I think I may know someone who is being abused. How can I help?

  • Ask direct questions gently. Give her/him time to talk.
  • Listen carefully. Believe him/her and let them know that the violence is not their fault.
  • Explain that domestic violence is not okay, and there is no excuse for it. Let her/him know that, despite promises from the partner, the violence will probably continue and may get worse.
  • Reinforce her/his concern for children in the relationship. Reach out to the children and provide support for them as well.
  • Encourage her/him to plan ahead for her/his safety and for the children’s safety before another incident takes place.
  • Support her/his rights to make her/his own decisions.
  • Learn about local domestic violence programs, and provide contact numbers to the person you think is being abused.
  • Call the police if you see or hear an incident of physical abuse.

I know someone who is abusive. What can I do?
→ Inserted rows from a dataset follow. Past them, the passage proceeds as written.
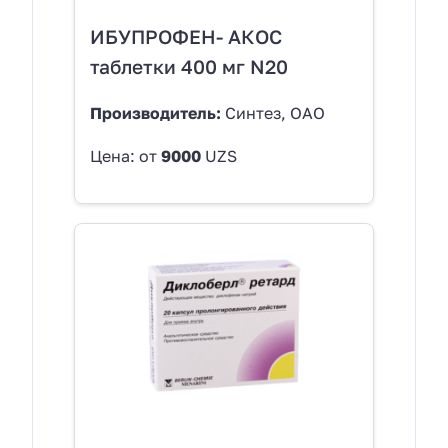
ИБУПРОФЕН- АКОС
таблетки 400 мг N20
Производитель:
Синтез, ОАО
Цена: от
9000
UZS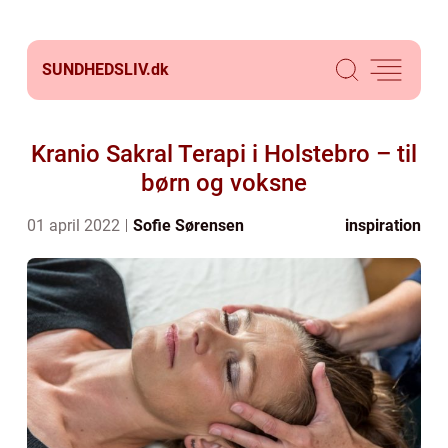
SUNDHEDSLIV.
dk
Kranio Sakral Terapi i Holstebro – til
børn og voksne
01 april 2022
Sofie Sørensen
inspiration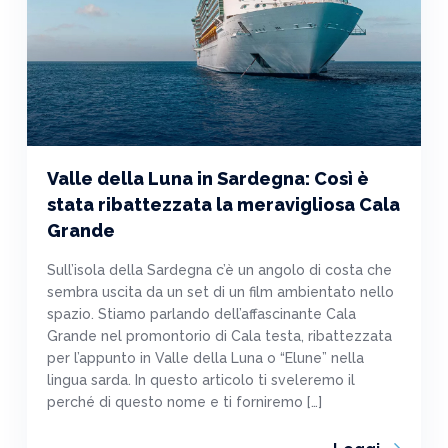
Valle della Luna in Sardegna: Così è
stata ribattezzata la meravigliosa Cala
Grande
Sull’isola della Sardegna c’è un angolo di costa che
sembra uscita da un set di un film ambientato nello
spazio. Stiamo parlando dell’affascinante Cala
Grande nel promontorio di Cala testa, ribattezzata
per l’appunto in Valle della Luna o “Elune” nella
lingua sarda. In questo articolo ti sveleremo il
perché di questo nome e ti forniremo […]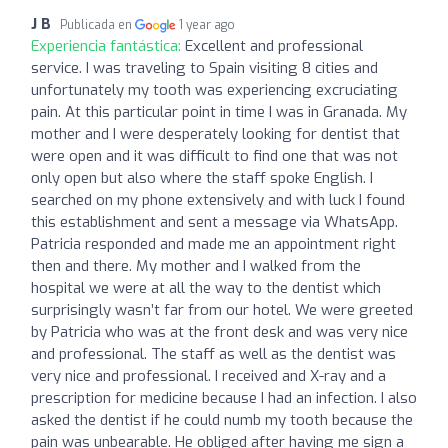
J B
Publicada en
1 year ago
Experiencia fantástica:
Excellent and professional
service. I was traveling to Spain visiting 8 cities and
unfortunately my tooth was experiencing excruciating
pain. At this particular point in time I was in Granada. My
mother and I were desperately looking for dentist that
were open and it was difficult to find one that was not
only open but also where the staff spoke English. I
searched on my phone extensively and with luck I found
this establishment and sent a message via WhatsApp.
Patricia responded and made me an appointment right
then and there. My mother and I walked from the
hospital we were at all the way to the dentist which
surprisingly wasn’t far from our hotel. We were greeted
by Patricia who was at the front desk and was very nice
and professional. The staff as well as the dentist was
very nice and professional. I received and X-ray and a
prescription for medicine because I had an infection. I also
asked the dentist if he could numb my tooth because the
pain was unbearable. He obliged after having me sign a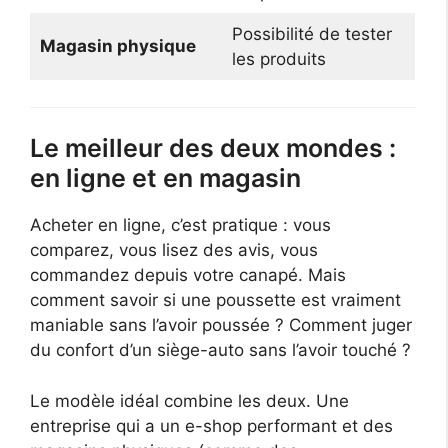
Possibilité de tester
Magasin physique
les produits
Le meilleur des deux mondes :
en ligne et en magasin
Acheter en ligne, c’est pratique : vous
comparez, vous lisez des avis, vous
commandez depuis votre canapé. Mais
comment savoir si une poussette est vraiment
maniable sans l’avoir poussée ? Comment juger
du confort d’un siège-auto sans l’avoir touché ?
Le modèle idéal combine les deux. Une
entreprise qui a un e-shop performant et des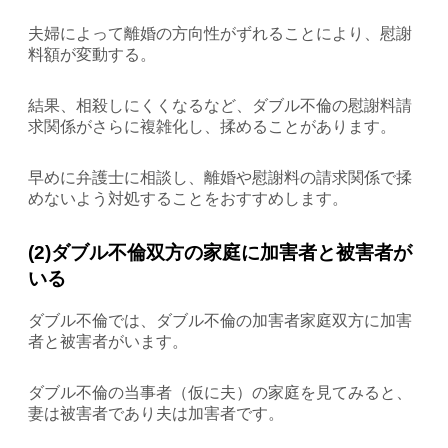
夫婦によって離婚の方向性がずれることにより、慰謝
料額が変動する。
結果、相殺しにくくなるなど、ダブル不倫の慰謝料請
求関係がさらに複雑化し、揉めることがあります。
早めに弁護士に相談し、離婚や慰謝料の請求関係で揉
めないよう対処することをおすすめします。
(2)ダブル不倫双方の家庭に加害者と被害者が
いる
ダブル不倫では、ダブル不倫の加害者家庭双方に加害
者と被害者がいます。
ダブル不倫の当事者（仮に夫）の家庭を見てみると、
妻は被害者であり夫は加害者です。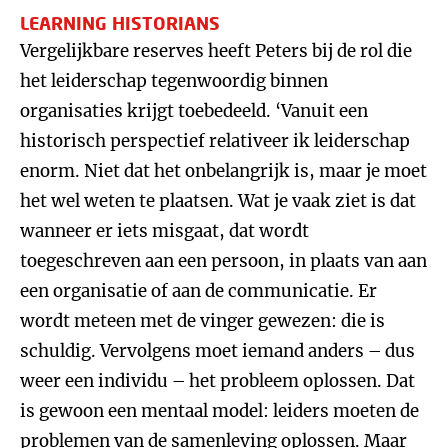
LEARNING HISTORIANS
Vergelijkbare reserves heeft Peters bij de rol die
het leiderschap tegenwoordig binnen
organisaties krijgt toebedeeld. ‘Vanuit een
historisch perspectief relativeer ik leiderschap
enorm. Niet dat het onbelangrijk is, maar je moet
het wel weten te plaatsen. Wat je vaak ziet is dat
wanneer er iets misgaat, dat wordt
toegeschreven aan een persoon, in plaats van aan
een organisatie of aan de communicatie. Er
wordt meteen met de vinger gewezen: die is
schuldig. Vervolgens moet iemand anders – dus
weer een individu – het probleem oplossen. Dat
is gewoon een mentaal model: leiders moeten de
problemen van de samenleving oplossen. Maar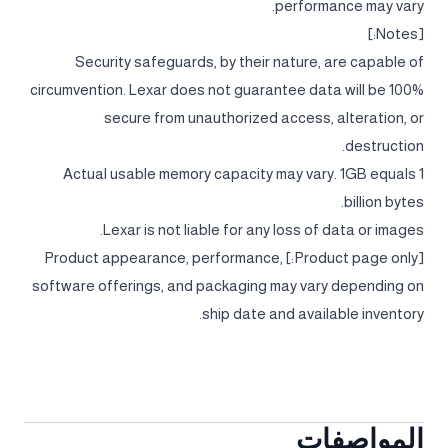
performance may vary.
[Notes:]
Security safeguards, by their nature, are capable of
circumvention. Lexar does not guarantee data will be 100%
secure from unauthorized access, alteration, or
destruction.
Actual usable memory capacity may vary. 1GB equals 1
billion bytes.
Lexar is not liable for any loss of data or images.
[Product page only:] Product appearance, performance,
software offerings, and packaging may vary depending on
ship date and available inventory.
المواصفات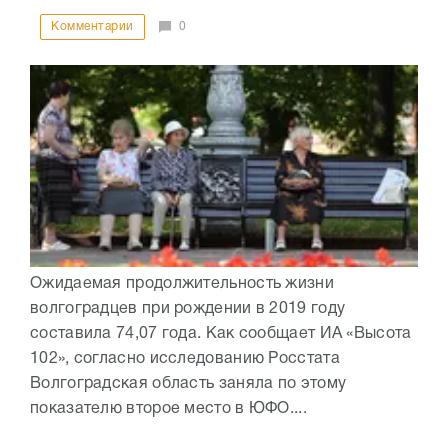
Комментарии
0
Ожидаемая продолжительность жизни
волгоградцев при рождении в 2019 году
составила 74,07 года. Как сообщает ИА «Высота
102», согласно исследованию Росстата
Волгоградская область заняла по этому
показателю второе место в ЮФО....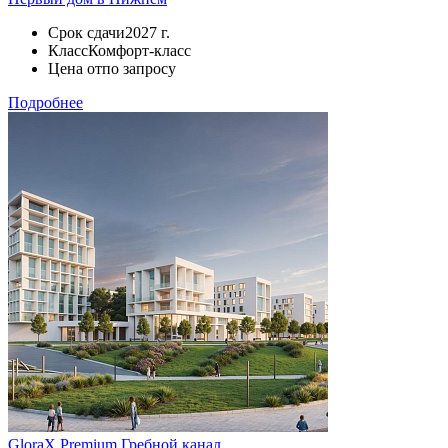
Срок сдачи
2027 г.
Класс
Комфорт-класс
Цена от
по запросу
Подробнее
GloraX Premium Гребной канал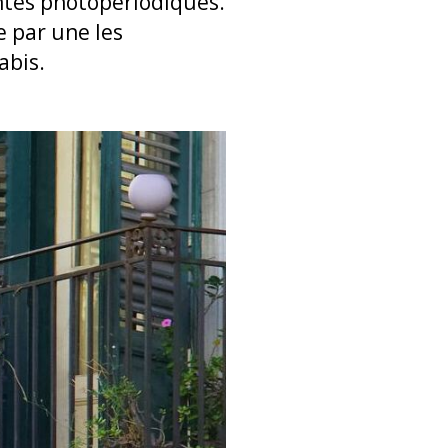
lantes photopériodiques.
e par une les
abis.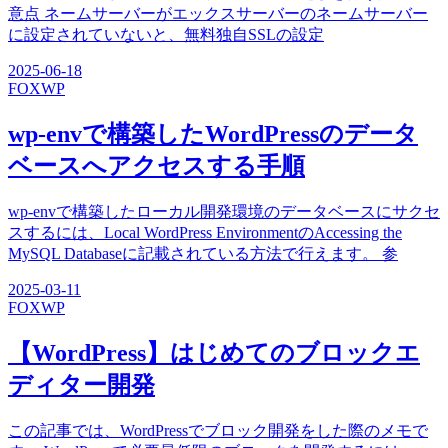
意点 ネームサーバーがエックスサーバーのネームサーバー
に設定されていないと、無料独自SSLの設定
2025-06-18
FOX
WP
wp-envで構築したWordPressのデータ
ベースへアクセスする手順
wp-envで構築したローカル開発環境のデータベースにサクセ
スするには、Local WordPress EnvironmentのAccessing the
MySQL Databaseに記載されている方法で行えます。 参
2025-03-11
FOX
WP
【WordPress】はじめてのブロックエ
ディター開発
この記事では、WordPressでブロック開発をした際のメモで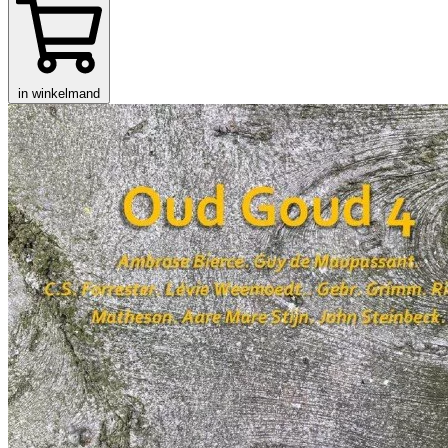
in winkelmand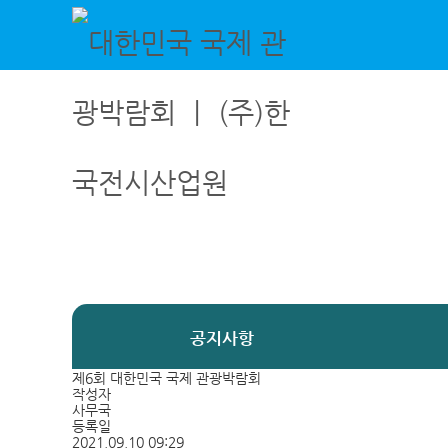
대한민국 국제 관광박람회 ㅣ (주)한국전시산업원
국내외 여행의 모든 것! 대한민국 국제 관광박람회 / 7월 3일 - 7월 5일 / 일산 킨텍스
공지사항
제6회 대한민국 국제 관광박람회
작성자
사무국
등록일
2021.09.10 09:29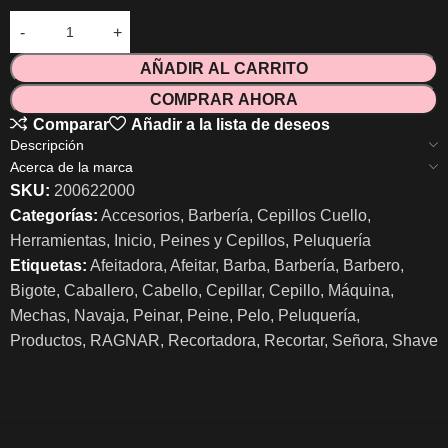
AÑADIR AL CARRITO
COMPRAR AHORA
Comparar
Añadir a la lista de deseos
Descripción
Acerca de la marca
SKU:
200622000
Categorías:
Accesorios
,
Barbería
,
Cepillos Cuello
,
Herramientas
,
Inicio
,
Peines y Cepillos
,
Peluquería
Etiquetas:
Afeitadora
,
Afeitar
,
Barba
,
Barbería
,
Barbero
,
Bigote
,
Caballero
,
Cabello
,
Cepillar
,
Cepillo
,
Máquina
,
Mechas
,
Navaja
,
Peinar
,
Peine
,
Pelo
,
Peluquería
,
Productos
,
RAGNAR
,
Recortadora
,
Recortar
,
Señora
,
Shave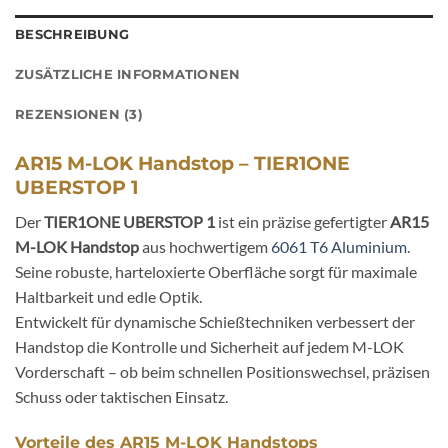
BESCHREIBUNG
ZUSÄTZLICHE INFORMATIONEN
REZENSIONEN (3)
AR15 M-LOK Handstop – TIER1ONE
UBERSTOP 1
Der
TIER1ONE UBERSTOP 1
ist ein präzise gefertigter
AR15
M-LOK Handstop
aus hochwertigem
6061 T6 Aluminium
.
Seine robuste, harteloxierte Oberfläche sorgt für maximale
Haltbarkeit und edle Optik.
Entwickelt für dynamische Schießtechniken verbessert der
Handstop die Kontrolle und Sicherheit auf jedem M-LOK
Vorderschaft – ob beim schnellen Positionswechsel, präzisen
Schuss oder taktischen Einsatz.
Vorteile des AR15 M-LOK Handstops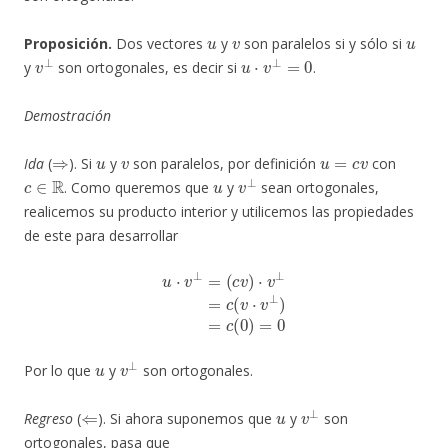
u
v
u
Proposición.
Dos vectores
y
son paralelos si y sólo si
v
⊥
u
⋅
v
⊥
=
0
y
son ortogonales, es decir si
.
Demostración
⇒
u
v
u
=
c
v
Ida
(
). Si
y
son paralelos, por definición
con
c
∈
R
u
v
⊥
. Como queremos que
y
sean ortogonales,
realicemos su producto interior y utilicemos las propiedades
de este para desarrollar
u
⋅
v
⊥
=
(
c
v
)
⋅
v
⊥
=
c
(
v
⋅
v
⊥
)
=
c
(
0
)
=
0
u
v
⊥
Por lo que
y
son ortogonales.
⇐
u
v
⊥
Regreso
(
). Si ahora suponemos que
y
son
ortogonales, pasa que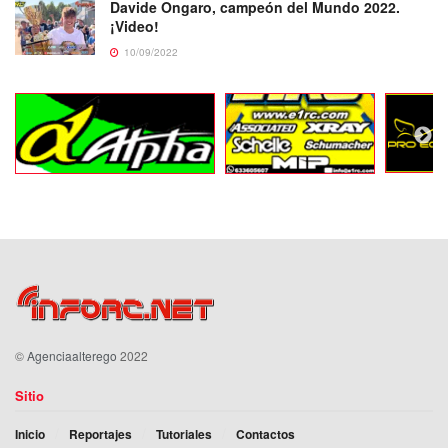
Davide Ongaro, campeón del Mundo 2022.
¡Video!
10/09/2022
©
Agenciaalterego
2022
Sitio
Inicio
Reportajes
Tutoriales
Contactos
  • Explain that domestic violence is not acceptable, and there is no excuse for it. Explain that many acts of abuse are crimes.
  • Help the abuser identify alternative ways to handle situations. Explain that using violence is always a choice that he/she should not choose.
  • Support the abuser in taking responsibility for their actions.
  • Learn about batterer intervention programs, and provide contact numbers to the person that you think may be abusive.
  • Call the police if you see or hear an incident of physical abuse.